The barriers to integration of the uterine balloon tamponade to address postpartum hemorrhage in South Africa and Ghana were evident on the political, economic and health delivery levels. The results indicated that the barriers to integration in South Africa included the low recognition of postpartum hemorrhage as a problem, the lack of clarity surrounding the role of the Medicines Control Council as a regulatory body for medical devices, and low awareness of the UBT as an intervention to control postpartum hemorrhage.
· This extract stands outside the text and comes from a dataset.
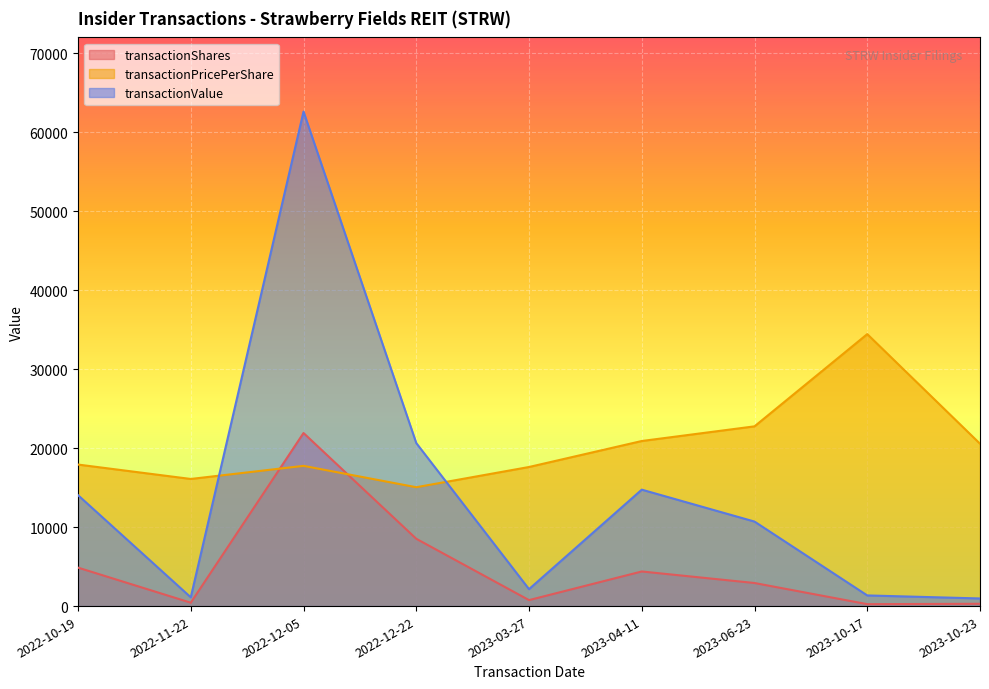

Reading right to left, list all the values displayed in this chart.

transactionShares: 2023-10-23=292.3	2023-10-17=243.6	2023-06-23=2923.2	2023-04-11=4384.8	2023-03-27=757.6	2022-12-22=8526.0	2022-12-05=21924.0	2022-11-22=428.7	2022-10-19=4872.0
transactionPricePerShare: 2023-10-23=20569.1	2023-10-17=34452.0	2023-06-23=22768.1	2023-04-11=20910.8	2023-03-27=17618.7	2022-12-22=15056.8	2022-12-05=17761.9	2022-11-22=16103.1	2022-10-19=17927.8
transactionValue: 2023-10-23=967.0	2023-10-17=1350.0	2023-06-23=10706.0	2023-04-11=14749.0	2023-03-27=2147.0	2022-12-22=20650.0	2022-12-05=62640.0	2022-11-22=1111.0	2022-10-19=14050.0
The barriers in Ghana were the cash constraints experienced by the Ghana Health Services to fund medical devices, a heavy reliance on donors for funding, and the lack of consistent knowledge on processes involving clinical trials for new medical devices in Ghana.

Conclusion

Existing literature on methods to counter postpartum hemorrhage to reduce maternal mortality has focused on and emphasized the efficacy of the UBT. Despite overwhelming evidence supporting the use of the UBT, many health systems across the world, particularly low-income countries, do not have access to the device owing to numerous barriers in integrating the device into obstetric care. This study illustrates the need to focus on incorporating the UBT into health systems for greater availability to health workers and its use as standard of care. Ultimately, this study can be used as a stepping-stone for more research on this subject, providing evidence to influence policymakers to integrate the UBT into their protocols for postpartum hemorrhage response.